A Male Who Can Find What’s Lost

    Look up the word trauma in the dictionary. Maybe you’ll find my new definition: “(trah’-muh) 1. the sudden realization by a woman that she is acting like a man.”

    I was recently in a gift shop, picking up a supply of candles and other smell-good things. I cruised the whole store, but couldn’t seem to find my very favorite citrus and sage thingie for my car. The saleslady finally approached and asked, “Can I help you find something?”

    “Well, I was looking for the citrus and sage car air freshener,” I replied.

    “It’s right here,” she said, plucking the little plastic parcel off a hook which was not 12 inches from me and directly in my line of sight.

    “How could I have not seen that?” I asked. “This is AWFUL – I have become my husband and my sons.” Trauma.

    The saleslady’s eyes were bursting with compassion; I knew instantly that she was a wife and/or Mom and was grasping my dismay. Truly I ask you — what house can stand if the woman loses her ability to find what’s lost?

    I’ve talked to other women who are part of the universal sorority, I Ama Wifa (if you’re interested in joining, just marry a man), and I know I am not alone in my utter bewilderment that roughly half the human race – the male half – can’t seem to find anything once it is put into a cabinet, closet, drawer or refrigerator.

    Just the other evening, our family was sitting down to eat dinner and I was more than delighted to be in a seated position after an exhausting afternoon. Having just parked my hindquarters on the chair, I was dismayed when my husband, Joe, went to the fridge to search for some salad dressing. That little voice in my head said, “Just go ahead and get it for him – he’ll never find it.” But I answered my head, saying, “Oh, surely he can find it. The salad dressing has been on the same shelf for 25 years.” (Note: Not the same bottle of salad dressing.). “No,” that little voice whined again, “you might as well just get up and get it for him – he’s NOT gonna find it by himself.”

    I heard bottles clinking, Tupperware thumping, and aluminum foil rustling as my husband plumbed the nether regions of the fridge.

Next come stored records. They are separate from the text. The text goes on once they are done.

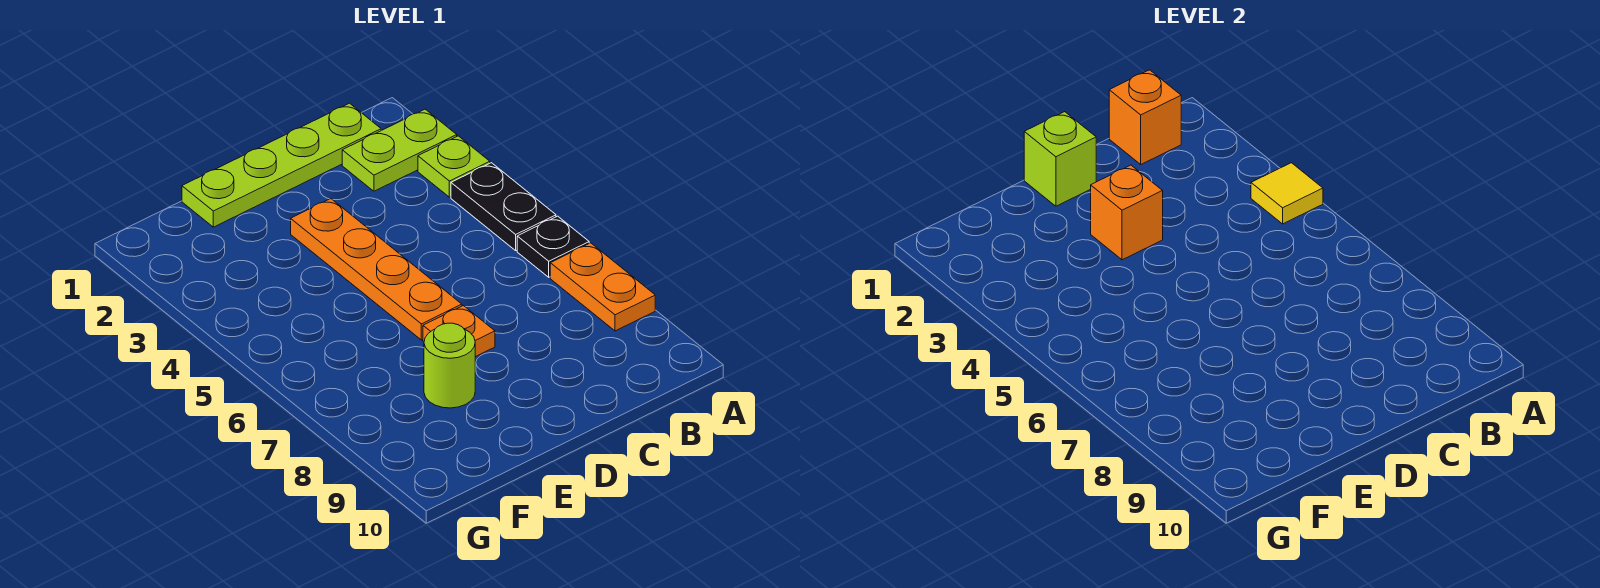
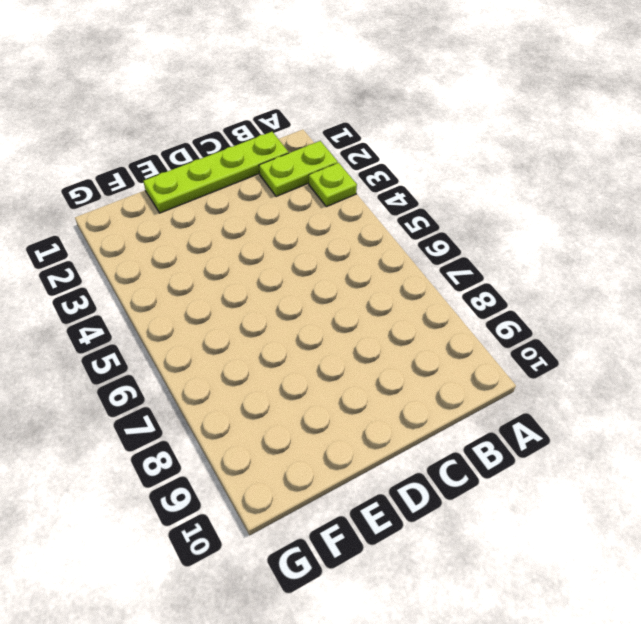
none -> black plate A4:A5 level 1
none -> black plate A6 level 1
none -> orange plate A7:A8 level 1

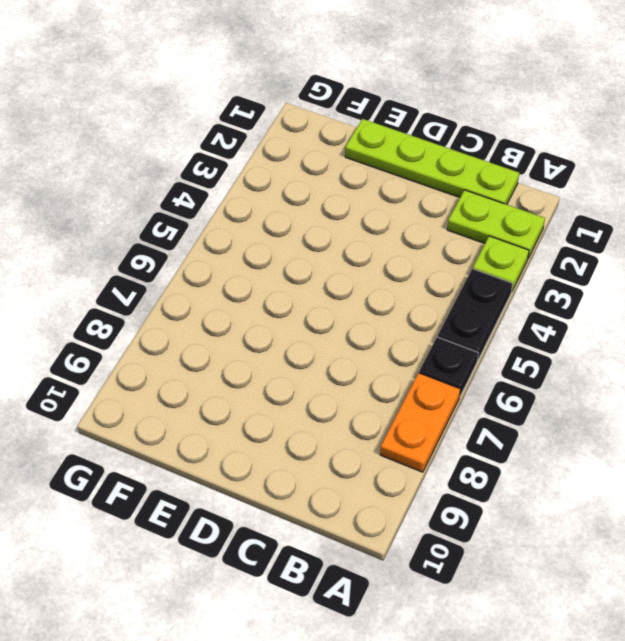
none -> orange plate D3:D6 level 1
none -> orange plate D7 level 1
none -> lime round brick E8 level 1

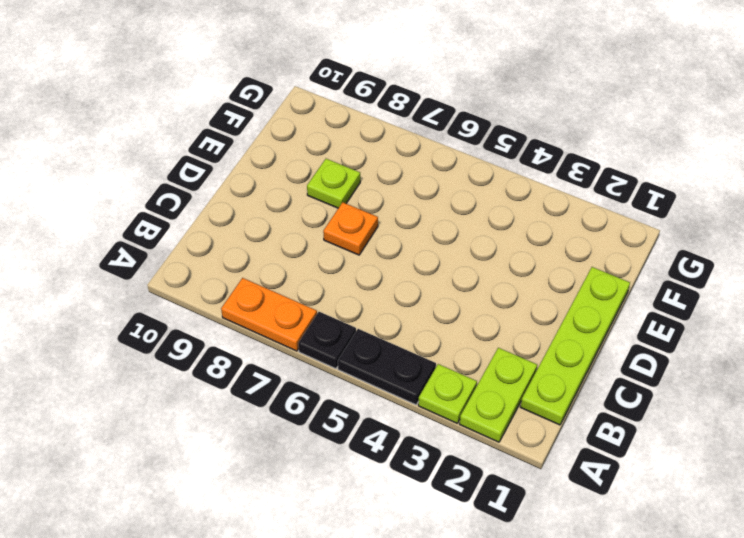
lime plate E8 level 1 -> lime round brick E8 level 1
none -> orange plate D3:D6 level 1
none -> yellow tile A4 level 2
none -> orange brick B1 level 2

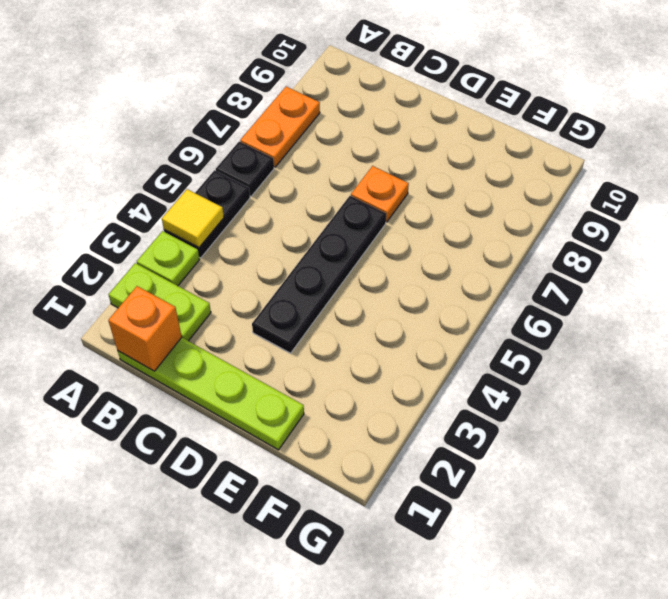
black plate D3:D6 level 1 -> orange plate D3:D6 level 1
none -> lime round brick E8 level 1
none -> lime brick D1 level 2
none -> orange brick D3 level 2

    “I guess we don’t have any salad dressing,” he said.

    “Of course we have salad dressing – it’s right there on the door,” I wearily replied.

    “No, it’s not. We don’t have any.”

    “Yes, we do. It’s on the door. I’ll get it.”

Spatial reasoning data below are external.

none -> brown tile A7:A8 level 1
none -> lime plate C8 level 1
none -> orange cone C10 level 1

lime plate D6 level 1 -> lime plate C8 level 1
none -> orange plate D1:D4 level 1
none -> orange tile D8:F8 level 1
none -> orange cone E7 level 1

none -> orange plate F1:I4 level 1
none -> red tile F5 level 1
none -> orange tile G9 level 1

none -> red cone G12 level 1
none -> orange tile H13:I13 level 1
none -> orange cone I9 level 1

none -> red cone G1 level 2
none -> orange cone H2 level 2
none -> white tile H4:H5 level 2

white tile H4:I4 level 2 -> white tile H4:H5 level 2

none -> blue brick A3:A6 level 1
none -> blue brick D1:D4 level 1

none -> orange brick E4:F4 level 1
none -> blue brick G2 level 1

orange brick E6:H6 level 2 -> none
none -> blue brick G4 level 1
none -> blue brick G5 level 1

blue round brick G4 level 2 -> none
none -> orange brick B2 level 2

    “No, that’s okay. We just don’t have any.”

    With quite a dramatic flair, I heaved myself out of my chair and clump, clump, clumped over to the fridge, where in less than 1.6 seconds, I located the allegedly non-existent salad dressing.

    I gave Joe “the look” and silently marveled, “How in the world does this man solve complex computer problems every day?” as I clump, clump, clumped back to my seat at the table.

    “Well … it was turned around backwards and I couldn’t read the label,” he pathetically fired back.

    For those who feel I am picking on my poor mate over some rare and isolated circumstance, let me say a big fat, “I don’t think so.” Variations on the salad-dressing scene have been played out in my house so many times, I can say my lines while male hands are still grasping the pantry door or refrigerator handle. Now multiply it times three – the number of males living in my home – and you’ve got a picture of my life as a finder of all that is not really lost.

    I must say that I am decidedly NOT a feminist or a male-basher. I love my males. And I certainly have no problem or qualms about all the references to God that are male in nature (Father, Son, Jesus, Lord, King, etc.). In fact, I find much comfort in those descriptions of God.

    But when I think of God as a primarily male figure, perfect though He may be, I have to say I’m a bit surprised about how good He is at finding lost things, particularly people who’ve lost their way in life.

    “I once was lost, but now am found.” A miracle anyway you look at it.